### What you should do
Can you format the entries below, from their start through the line containing "Number of skeins on the white backdrop: 13", as a JSON list of strings, one string per line, with blank lines skipped and the pictures left out?

....

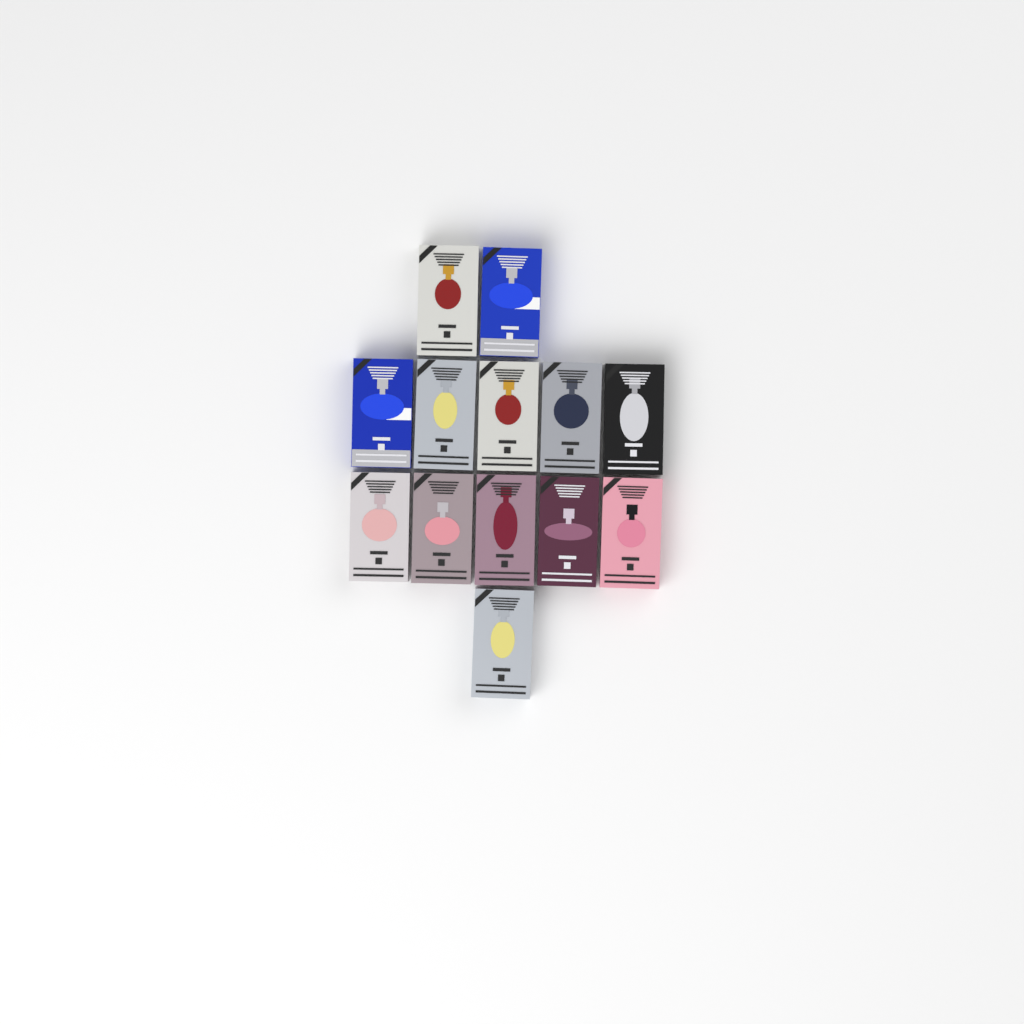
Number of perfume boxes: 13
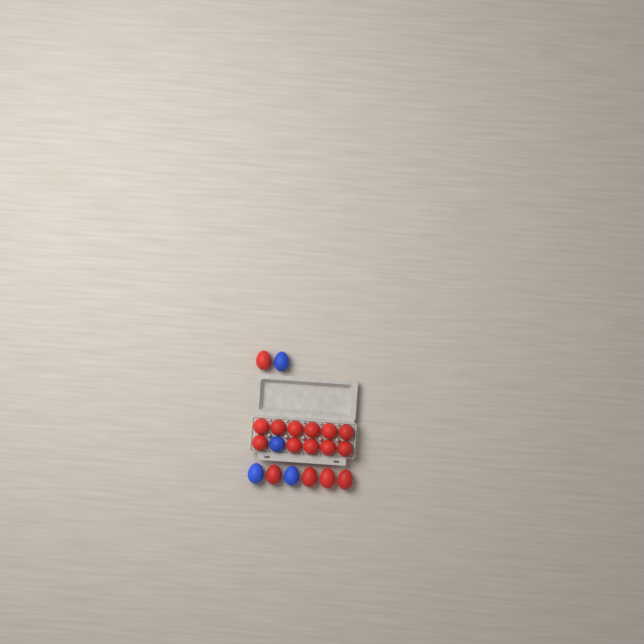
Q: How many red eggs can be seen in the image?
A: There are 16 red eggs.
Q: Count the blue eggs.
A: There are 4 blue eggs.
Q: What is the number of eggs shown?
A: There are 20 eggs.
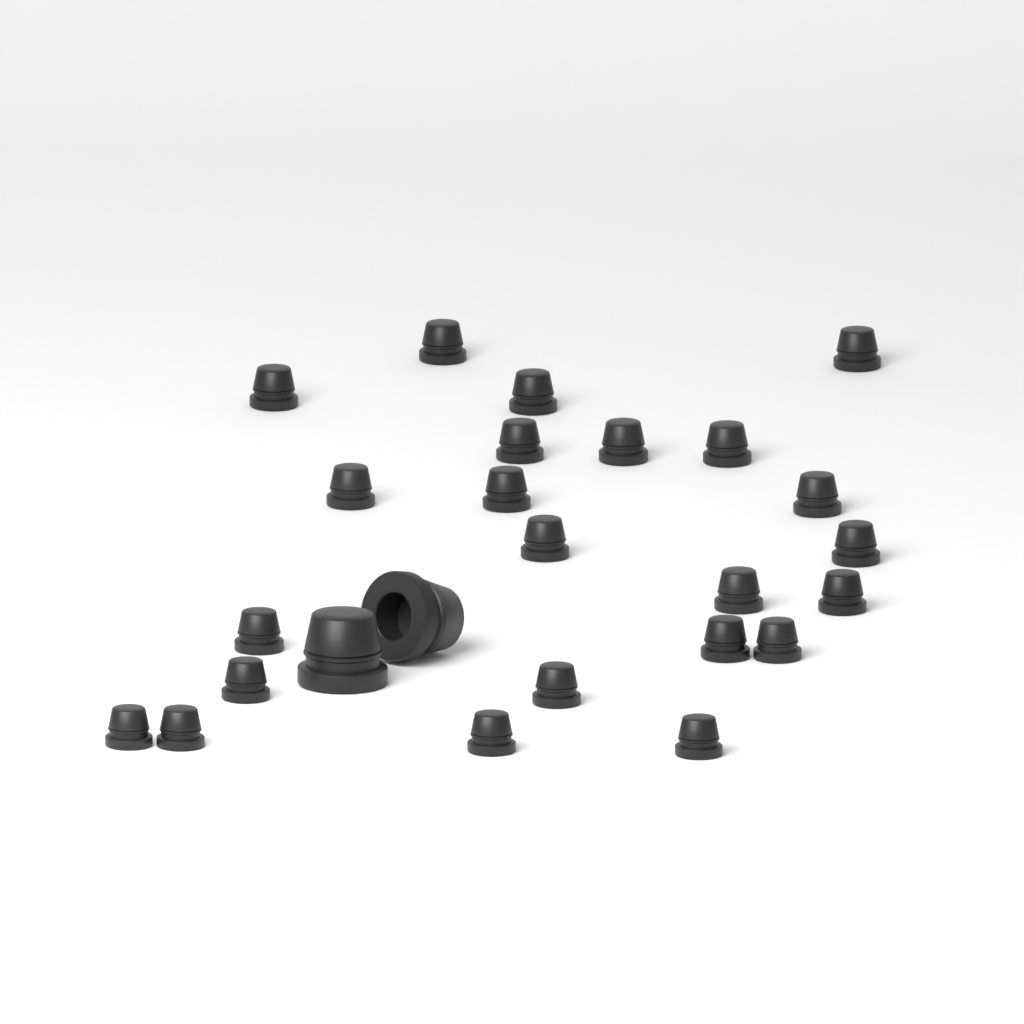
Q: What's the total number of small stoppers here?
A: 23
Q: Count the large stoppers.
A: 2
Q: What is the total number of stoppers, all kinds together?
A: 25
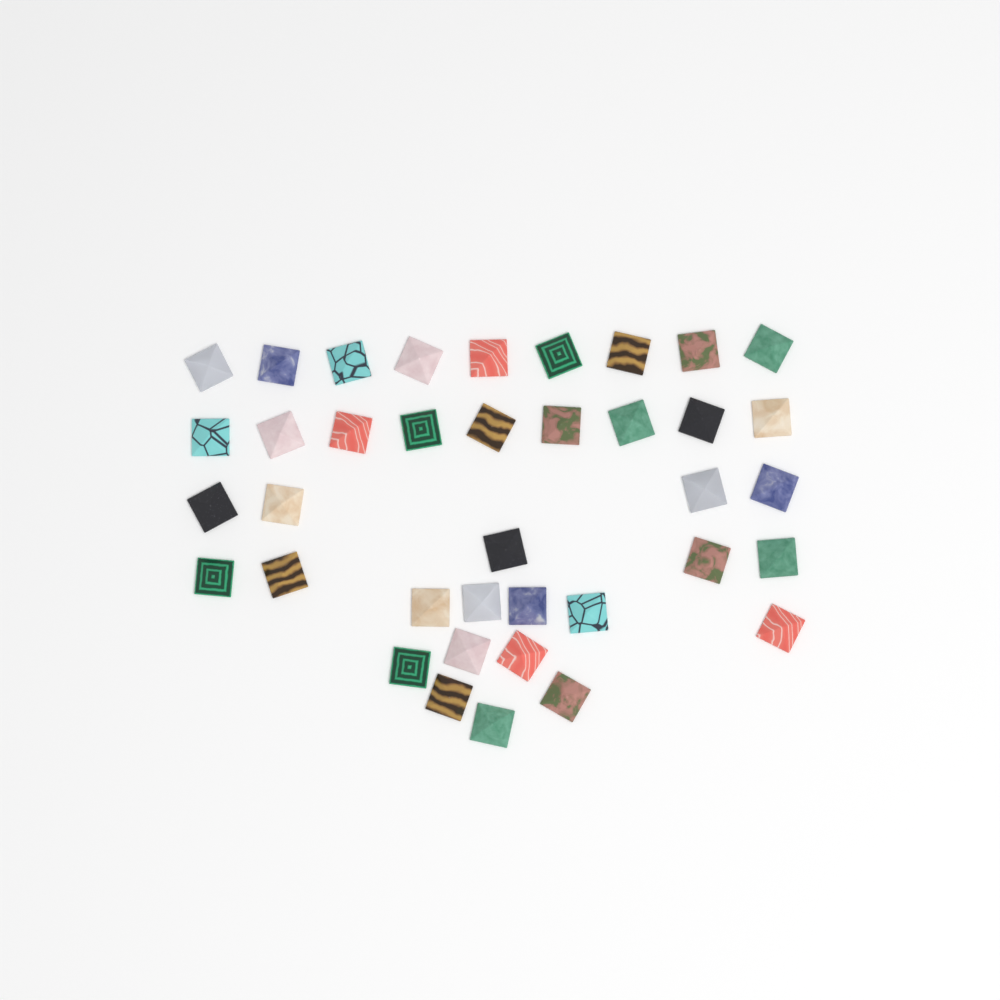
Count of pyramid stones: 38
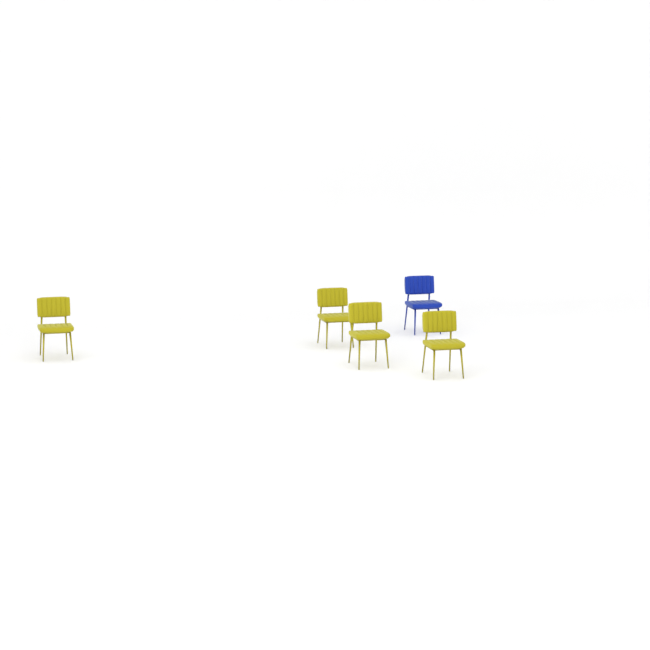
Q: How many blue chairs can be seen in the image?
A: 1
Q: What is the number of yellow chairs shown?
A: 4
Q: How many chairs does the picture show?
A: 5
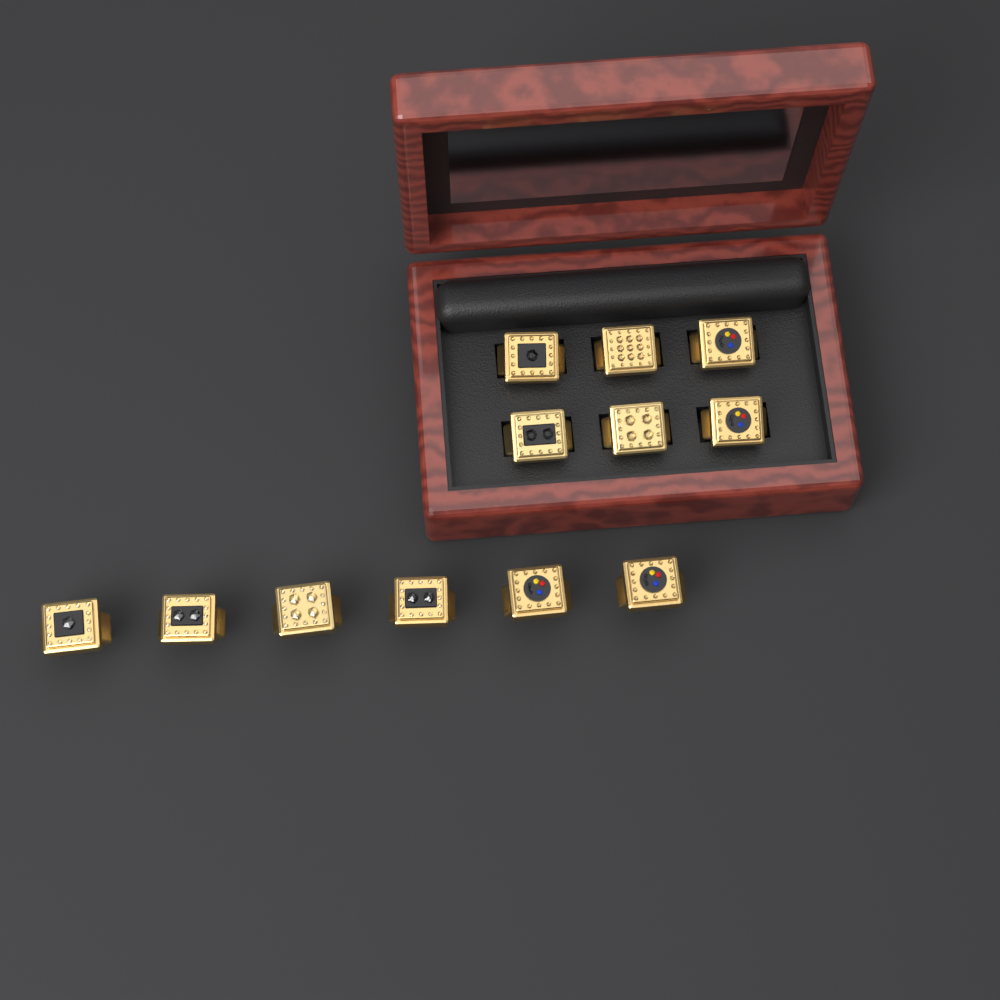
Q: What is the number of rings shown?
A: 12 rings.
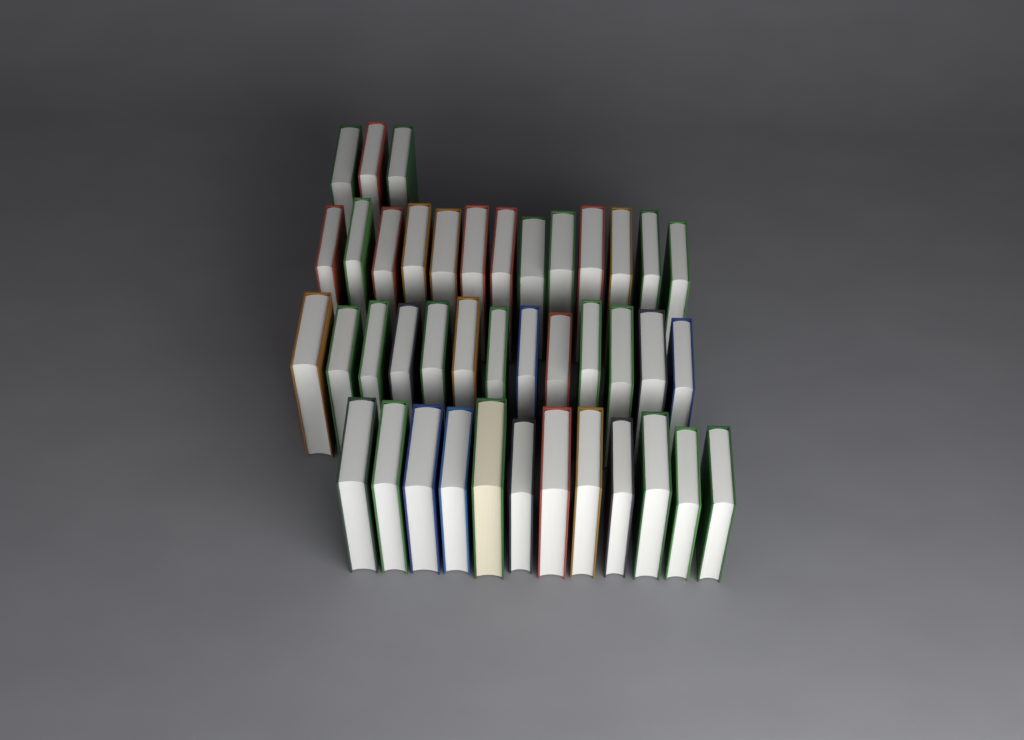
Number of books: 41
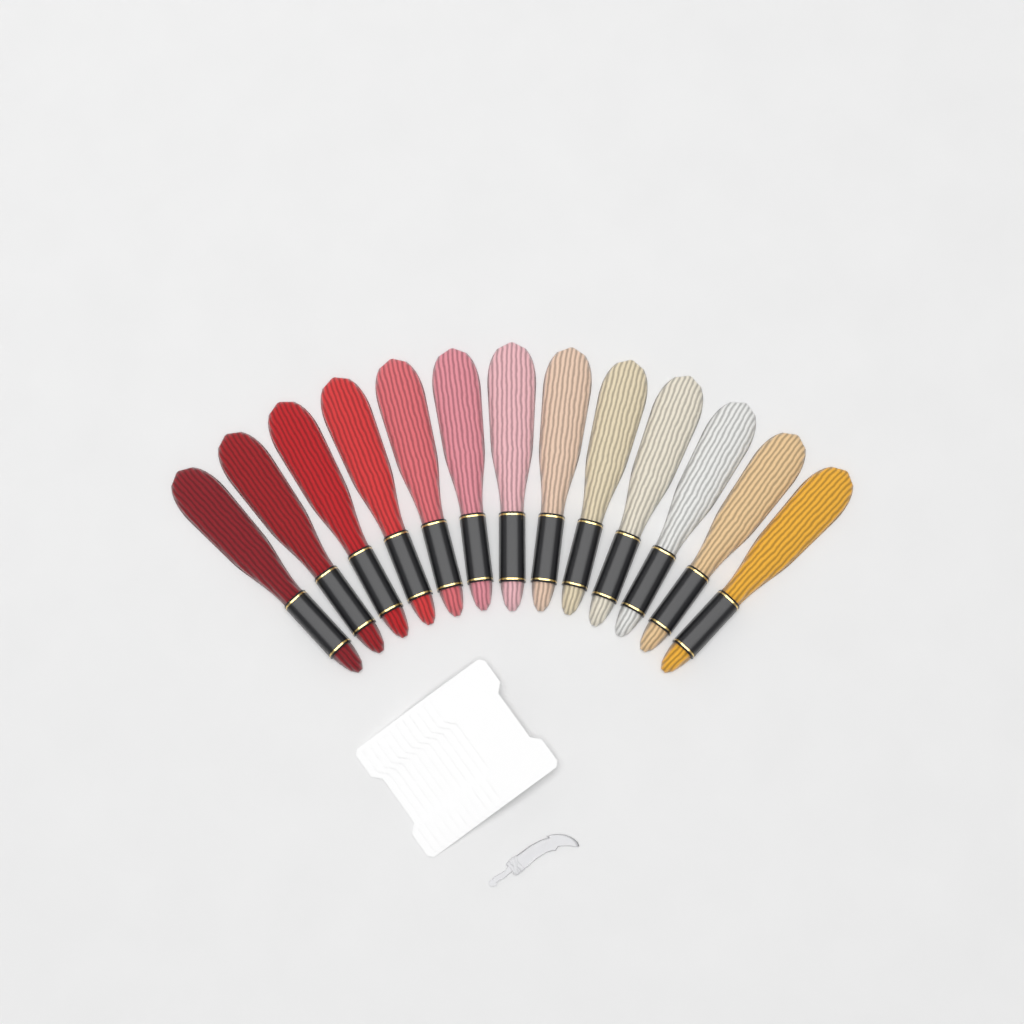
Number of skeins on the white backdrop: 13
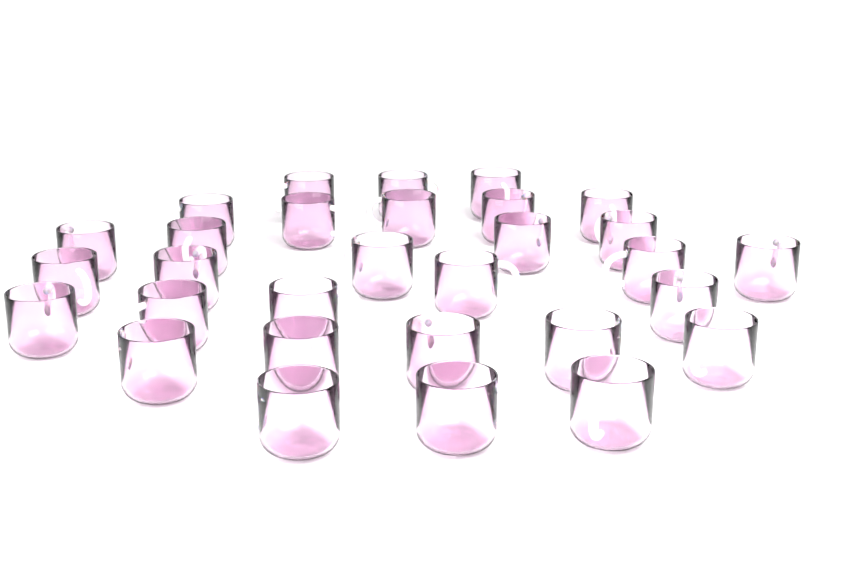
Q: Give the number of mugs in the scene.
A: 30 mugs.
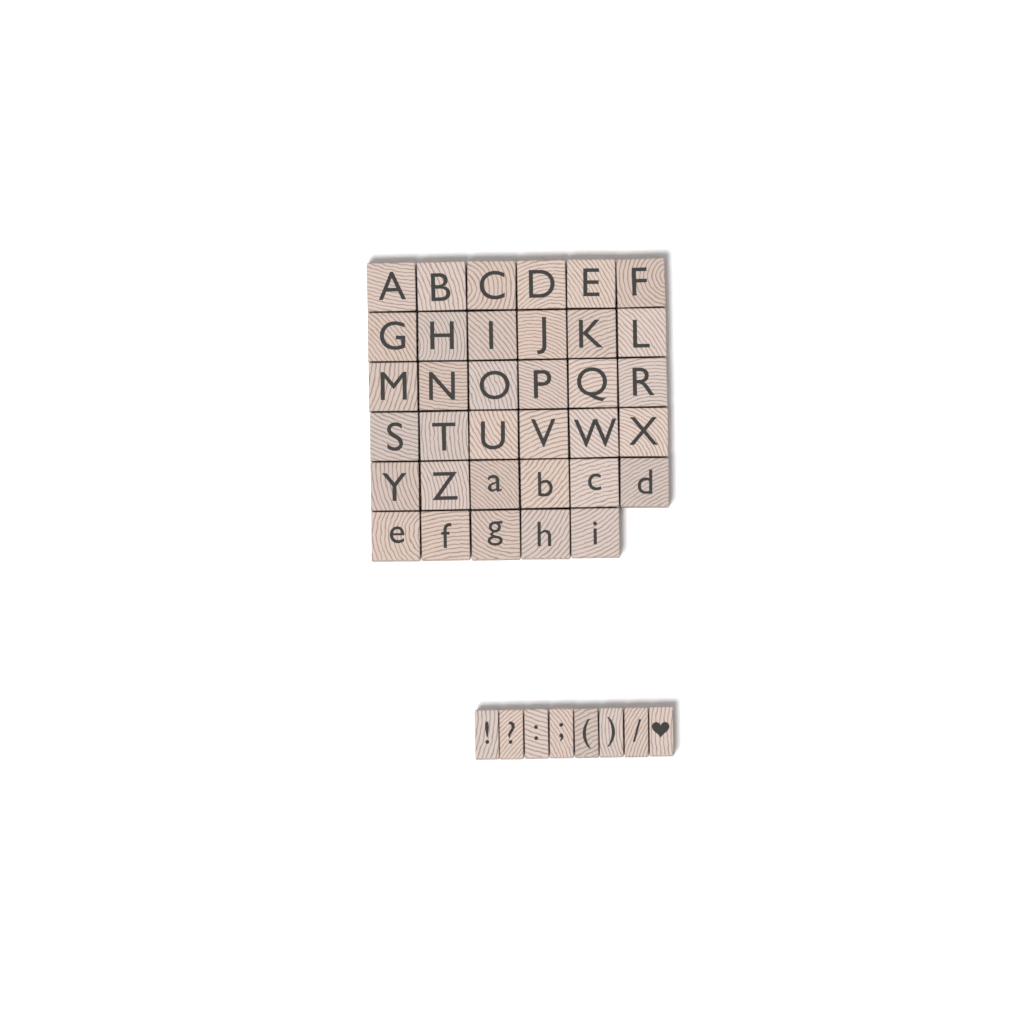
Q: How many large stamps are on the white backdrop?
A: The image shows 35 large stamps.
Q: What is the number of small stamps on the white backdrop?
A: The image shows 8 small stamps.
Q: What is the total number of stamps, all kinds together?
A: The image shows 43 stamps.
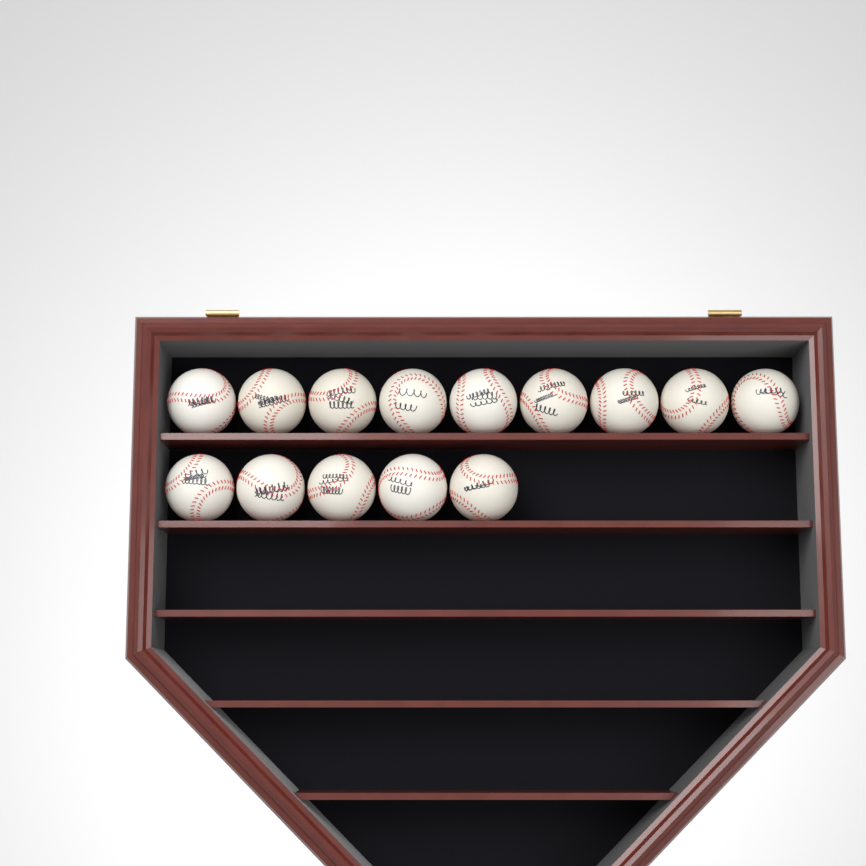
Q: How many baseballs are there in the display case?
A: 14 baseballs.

....

### Solution to this task
[
  "Number of perfume boxes: 13",
  "Q: How many red eggs can be seen in the image?",
  "A: There are 16 red eggs.",
  "Q: Count the blue eggs.",
  "A: There are 4 blue eggs.",
  "Q: What is the number of eggs shown?",
  "A: There are 20 eggs.",
  "Q: What's the total number of small stoppers here?",
  "A: 23",
  "Q: Count the large stoppers.",
  "A: 2",
  "Q: What is the total number of stoppers, all kinds together?",
  "A: 25",
  "Count of pyramid stones: 38",
  "Q: How many blue chairs can be seen in the image?",
  "A: 1",
  "Q: What is the number of yellow chairs shown?",
  "A: 4",
  "Q: How many chairs does the picture show?",
  "A: 5",
  "Q: What is the number of rings shown?",
  "A: 12 rings.",
  "Number of books: 41",
  "Number of skeins on the white backdrop: 13"
]